___ Fragmento de página ___

En la vida diaria –no en las comedias de
Lope de Vega-, el drama atroz surgía cuando un español se daba cuenta de que no
era tenido por cristiano viejo, es decir, por miembro de la casta dominante, y
que su hombría no le servía para nada. Pero este drama sordo y oprimente no fue
llevado a la escena, no era posible hacerlo. Tomar distancia escénica respecto
de él hubiera exigido que la sociedad española no fuese como en efecto era, o
sea, que en ella hubiera sido factible situarse fuera de su ámbito, y
contemplarla críticamente y desde arriba en el teatro. Esperar nada así en la
España del siglo XVI sería tan anacrónico como absurdo. Añade Américo Castro
que Lope de Vega representó el violento conflicto entre las “razones”

___ Extracto de datos ___

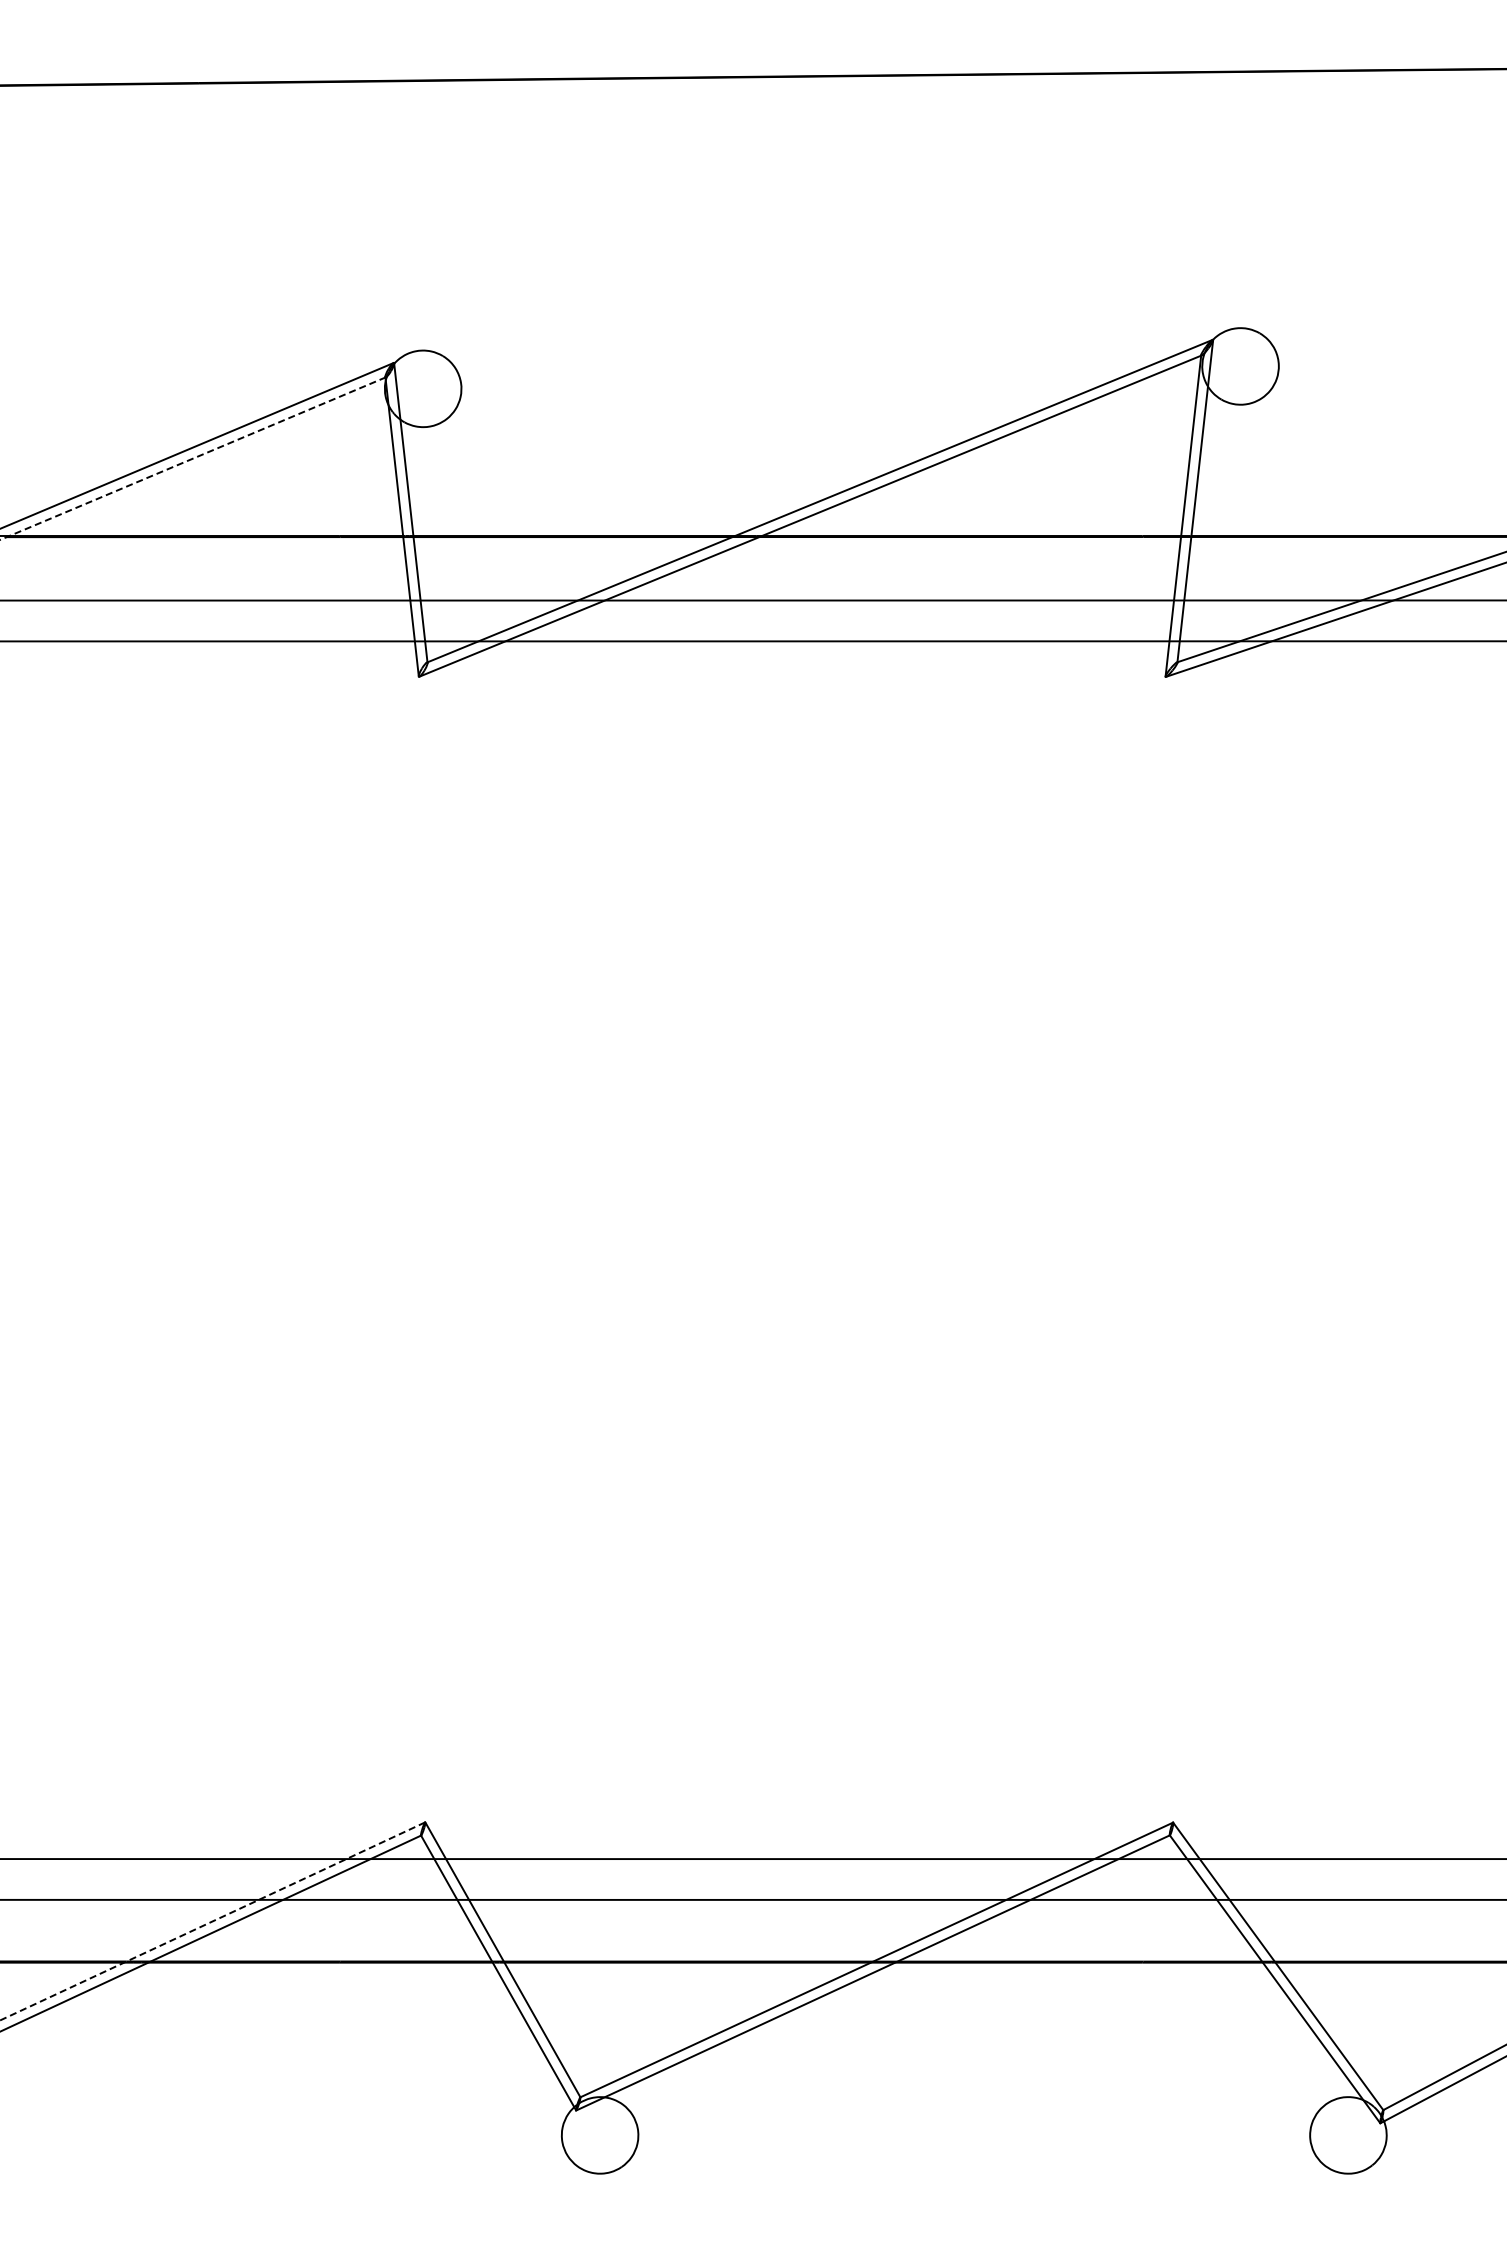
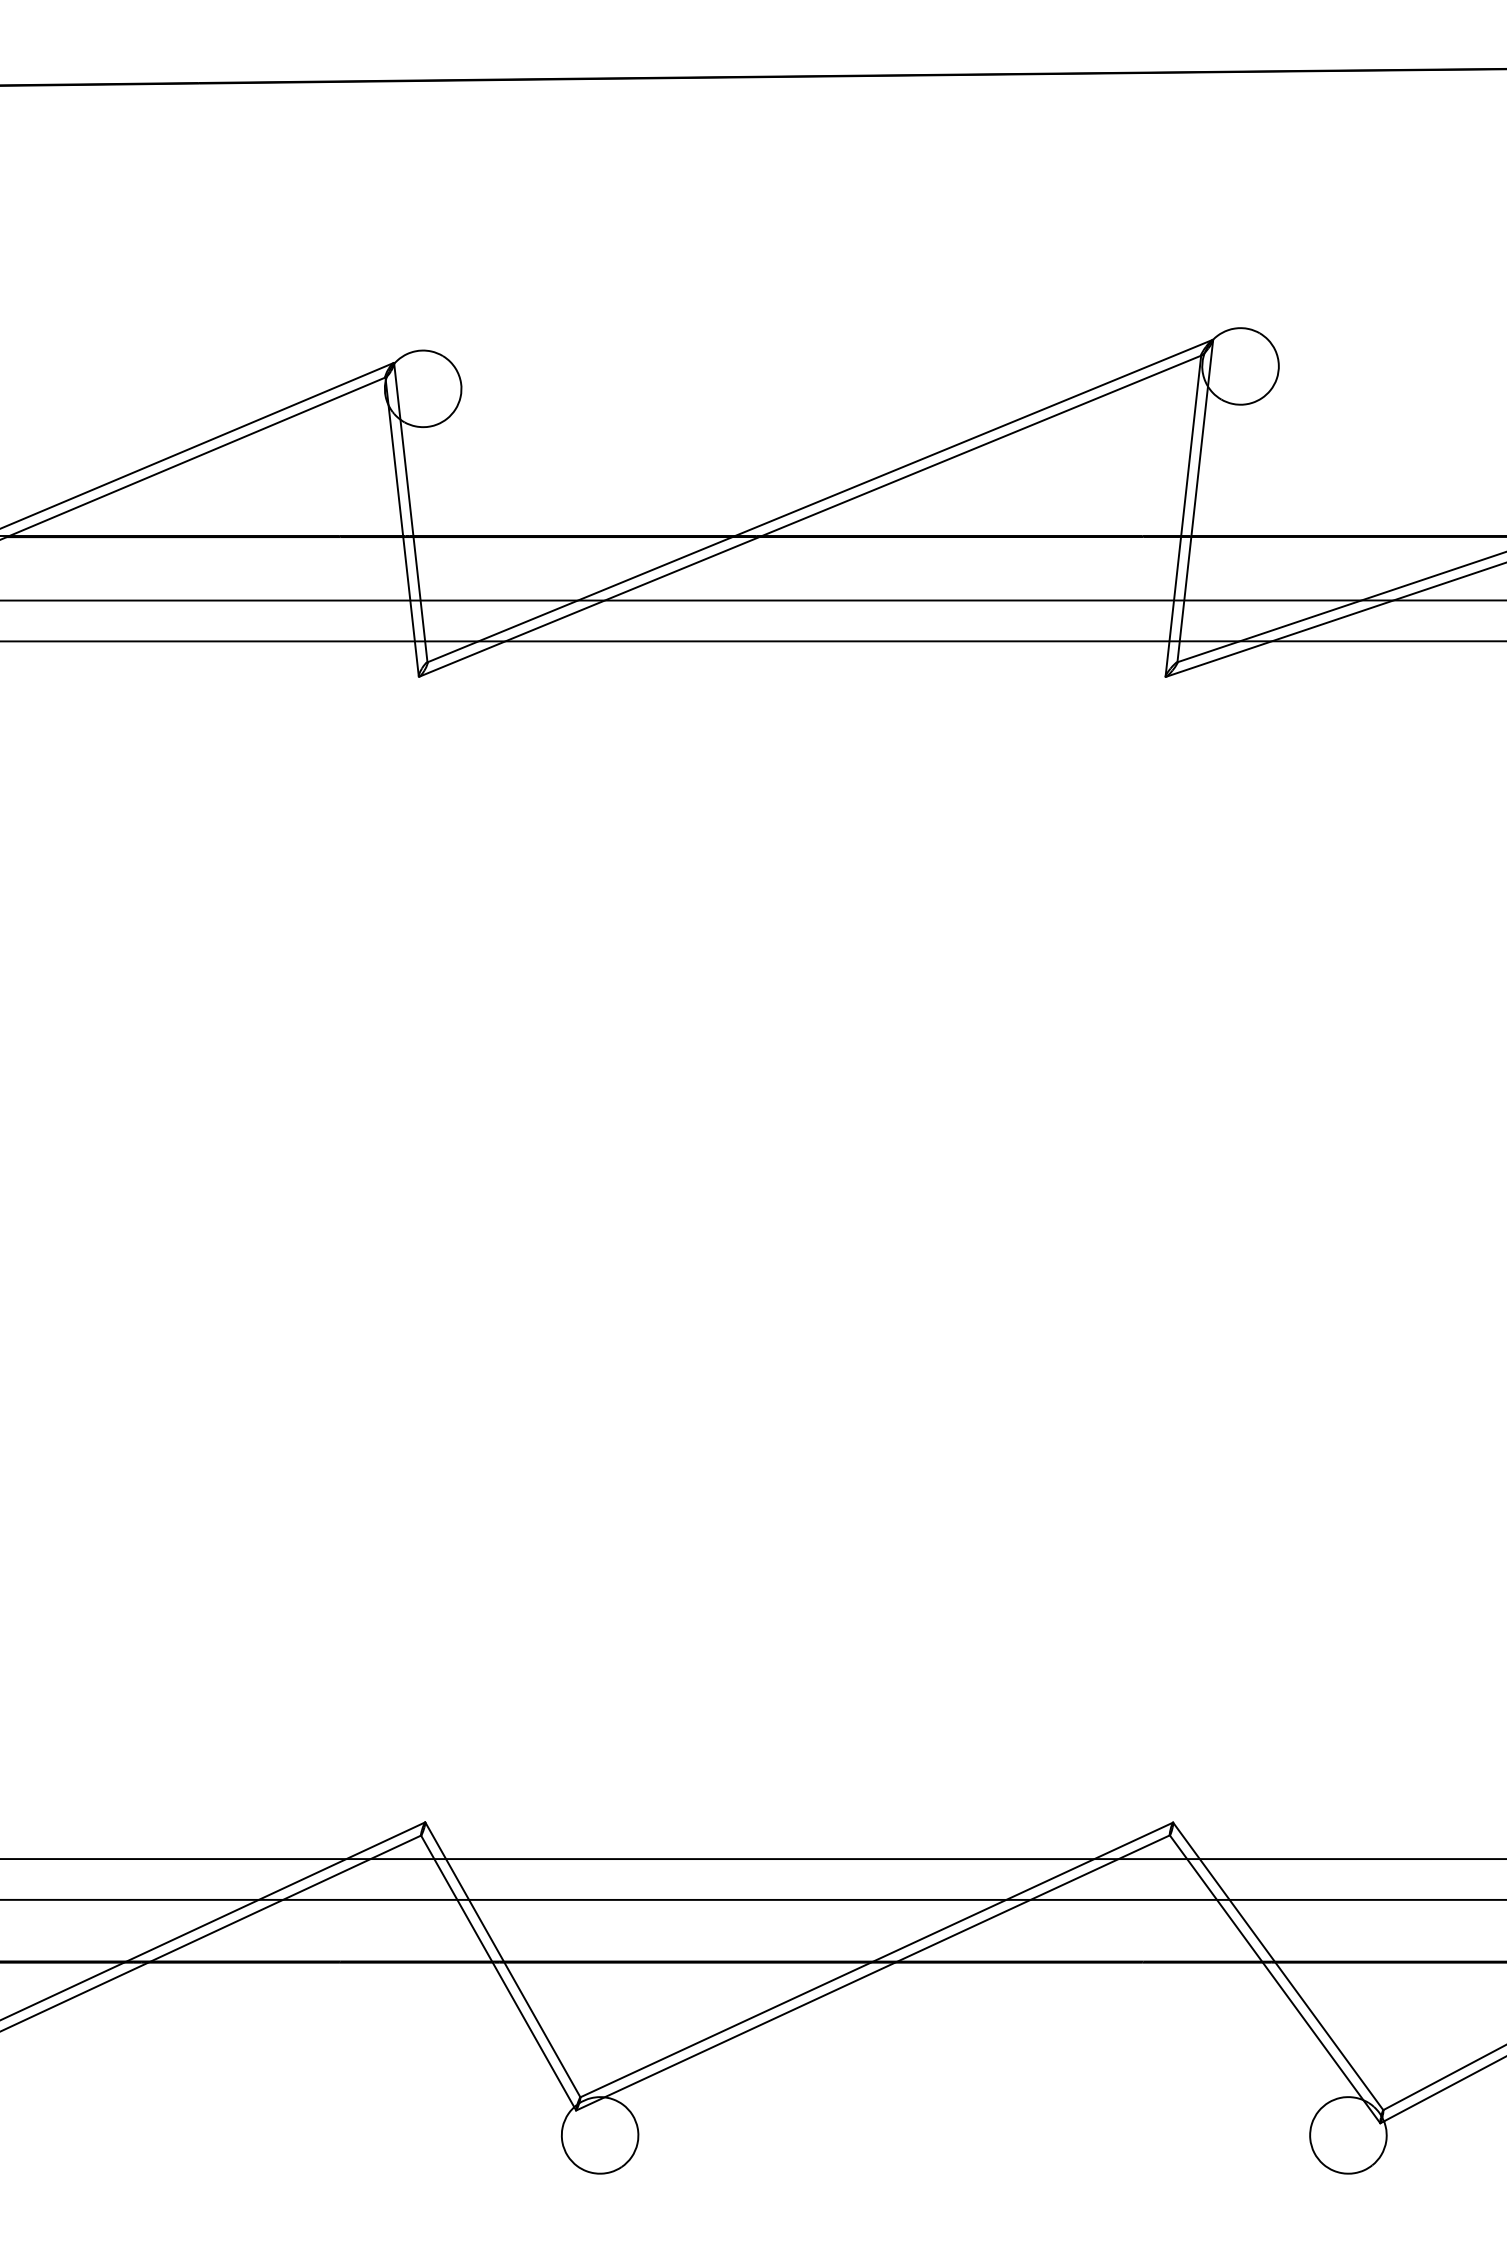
line at (192, 458): dashed -> solid
line at (212, 1921): dashed -> solid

___

▶ **Qué hacer**: Prosigue el texto sobre Lope de Vega y la casta de los cristianos viejos a partir de su última palabra.

▶ **Respuesta final**:
individuales del amor y las sociales de la honra en El castigo sin venganza. El ser o no limpio de sangre dio lugar a
dicterios contra los cristianos nuevos en ciertas comedias, a alusiones amargas
o dolidas en Luis de León, en Mateo Alemán o en Agustín Salucio; o a las ironía
de Cervantes en El retablo de las
maravillas, en El licenciado vidriera
y en el Quijote. Pero no cabía poner
en duda, en crisis, el dogma de la limpieza de sangre. Fue, en cambio, posible
rebelarse contra la necesidad de tener que reafirmar el cristiano viejo su hombría
dando muerte a la mujer adúltera, o acusada, o sospechosa de serlo. La hombría,
vienen a decir las figuras dramáticas, debiera estar por encima de la veleidad
erótica de una mujer, aunque el miedo a la opinión obligue a proceder como si
no lo estuviera. Frente a tal desdicha,
Cervantes pensaba que la solución razonable –y, en último término, la única
cristiana- era olvidar a la mujer, dejarla ir e impedirle el retorno. Pero
Cervantes se situó en forma peculiar frente a las opiniones de sus compatriotas.
No cabía discutir el fundamento del dogma. El tema podía ser abordado en la
lírica soledad de un soneto, o en la docta prosa de Luis de León, pero no
sacado a la intemperie en un corral de comedias. Quevedo hizo lo primero,
tomando como ocasión la audacia de Faetón (“Solar y ejecutoria de tu abuelo”).
Ahora bien, si el frenesí por demostrar la
limpieza de la propia sangre no fue elevado a rango de tema dramático, las
figuras sostenidad por su hombría en los casos de honra, habían de ser
necesariamente cristianos viejos y limpios, bien por suponerse que eran
auténticos hidalgos, bien por demostrarlo con el simple hecho de ser de
condición labriega y de linaje inmemorialmente inculto.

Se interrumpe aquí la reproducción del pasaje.